Condo Sales Expected to Increase

By: Joe Pinto

Residential real estate investors have probably realized by now that they are going to be able to 'clean up'. With so many people having to face short sales, foreclosure and often the loss of their credit rating, the rental market is going to expand.

This is reinforced by the fact that it has been predicted that 2008 will see even more foreclosures and short sales than 2007.

The Chicago-Sun Times put a positive spin on the realty situation when they wrote that "amid negative reports, some real estate veterans see opportunity". They may have been referring to the fact that developers in Chicago are already planning more multi-family units in the area.
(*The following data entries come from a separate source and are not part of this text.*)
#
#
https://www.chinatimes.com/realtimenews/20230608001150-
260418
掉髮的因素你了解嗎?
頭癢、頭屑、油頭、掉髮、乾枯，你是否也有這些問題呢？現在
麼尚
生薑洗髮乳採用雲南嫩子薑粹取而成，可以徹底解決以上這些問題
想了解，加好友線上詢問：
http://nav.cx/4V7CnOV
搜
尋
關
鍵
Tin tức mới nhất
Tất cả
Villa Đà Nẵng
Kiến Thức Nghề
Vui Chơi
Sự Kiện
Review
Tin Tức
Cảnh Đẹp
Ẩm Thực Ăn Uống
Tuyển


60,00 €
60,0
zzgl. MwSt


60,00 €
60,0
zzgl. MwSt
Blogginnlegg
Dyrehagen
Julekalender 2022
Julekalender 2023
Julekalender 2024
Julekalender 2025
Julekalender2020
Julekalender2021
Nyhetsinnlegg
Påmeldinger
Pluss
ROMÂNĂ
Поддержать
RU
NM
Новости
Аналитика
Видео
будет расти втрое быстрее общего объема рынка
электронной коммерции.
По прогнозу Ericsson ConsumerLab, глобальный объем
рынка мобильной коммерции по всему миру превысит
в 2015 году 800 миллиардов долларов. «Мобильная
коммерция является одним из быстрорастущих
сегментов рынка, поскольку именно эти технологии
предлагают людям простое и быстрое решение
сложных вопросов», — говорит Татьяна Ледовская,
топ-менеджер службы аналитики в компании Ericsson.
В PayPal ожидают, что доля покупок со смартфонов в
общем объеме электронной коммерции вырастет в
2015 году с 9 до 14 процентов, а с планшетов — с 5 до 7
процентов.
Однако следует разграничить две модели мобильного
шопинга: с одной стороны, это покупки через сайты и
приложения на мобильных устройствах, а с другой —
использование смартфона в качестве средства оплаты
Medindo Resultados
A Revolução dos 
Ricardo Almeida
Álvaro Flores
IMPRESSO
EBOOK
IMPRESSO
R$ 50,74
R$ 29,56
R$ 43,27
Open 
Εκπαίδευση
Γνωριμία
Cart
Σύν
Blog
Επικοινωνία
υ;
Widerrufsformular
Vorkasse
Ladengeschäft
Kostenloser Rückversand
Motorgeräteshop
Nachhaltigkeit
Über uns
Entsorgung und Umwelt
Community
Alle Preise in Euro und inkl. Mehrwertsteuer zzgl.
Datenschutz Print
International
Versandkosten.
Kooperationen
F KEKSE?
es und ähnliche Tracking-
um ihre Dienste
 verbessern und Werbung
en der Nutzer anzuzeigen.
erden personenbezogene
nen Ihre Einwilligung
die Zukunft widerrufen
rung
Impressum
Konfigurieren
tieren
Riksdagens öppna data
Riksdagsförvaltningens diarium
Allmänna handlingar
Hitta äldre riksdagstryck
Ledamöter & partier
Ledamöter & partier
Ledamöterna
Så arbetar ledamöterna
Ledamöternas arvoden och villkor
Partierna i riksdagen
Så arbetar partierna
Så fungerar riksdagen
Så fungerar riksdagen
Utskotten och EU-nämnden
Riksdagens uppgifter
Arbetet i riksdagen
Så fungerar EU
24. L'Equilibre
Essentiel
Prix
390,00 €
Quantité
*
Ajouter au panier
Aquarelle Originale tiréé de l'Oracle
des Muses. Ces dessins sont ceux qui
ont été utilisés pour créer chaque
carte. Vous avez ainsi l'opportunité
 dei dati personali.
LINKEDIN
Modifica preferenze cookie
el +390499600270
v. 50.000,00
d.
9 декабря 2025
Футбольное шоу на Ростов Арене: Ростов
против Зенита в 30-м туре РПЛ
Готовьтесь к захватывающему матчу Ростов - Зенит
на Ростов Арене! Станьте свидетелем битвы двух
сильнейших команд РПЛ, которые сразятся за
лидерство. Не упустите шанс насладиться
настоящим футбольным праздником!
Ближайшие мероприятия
Going through the ordeal of losing your home is a terrible and a traumatic experience. Most probably, those who went through it will not want to consider becoming home-owners again for a long time - if ever. This means that after the initial shockwaves have passed and they leave the safe haven that they fled to (maybe Mum and Dad's or a friend's) they will be looking for a rental home.

They will probably feel the need for the permanence of a long term rental, and reliable long term renters are the best type of tenants for investors. This 'flood' of new rental clients is good news for people who are holding rental properties, as demand can often push up rents.

It is also good news for investors. A glut of homes on the market has been slowly bringing down the median price of a house. The opportunity to buy more bargain-priced property is out there and it makes sound investment sense to pursue it.

According to a study put out in 2007 from Harvard University, the majority of the country's rental property owners are not the mega corporations that we might expect, but private purchasers.

Individuals and married couples own over 19 million of the rental units, and corporations and business partnerships own the other 16 million. It was also reported that condo sales and rentals are expected to be the next big boom.

This indicates that there are many ordinary people who may be ready to invest in some of the cheaper deals on the market. Cheaper deals include foreclosures and short sales.

However, even traditional methods of sale through real estate agents are offering 'cheaper deals'. This is because the average home owner who wants to sell their home, must stay competitive to attract buyers.

Staying competitive is determined by the simple law of supply and demand. Wherever and whenever there is an over supply of anything, including homes for sale, the market price will inevitably drop.

All of the information, predictions and current climate are pointing to opportune realty investment chances right now. This applies to almost all areas of the US. Realty reports show that 19 out of 22 metro real estate areas in the US have suffered drops in realty value and activity.

The ripe investment situation is even further boosted by the fact that mortgage rates have dropped a full point since December 2007. Eventually it will come full circle; as the demand to buy cheaper homes increases, the law of supply and demand will prevail, and house prices will start to edge up.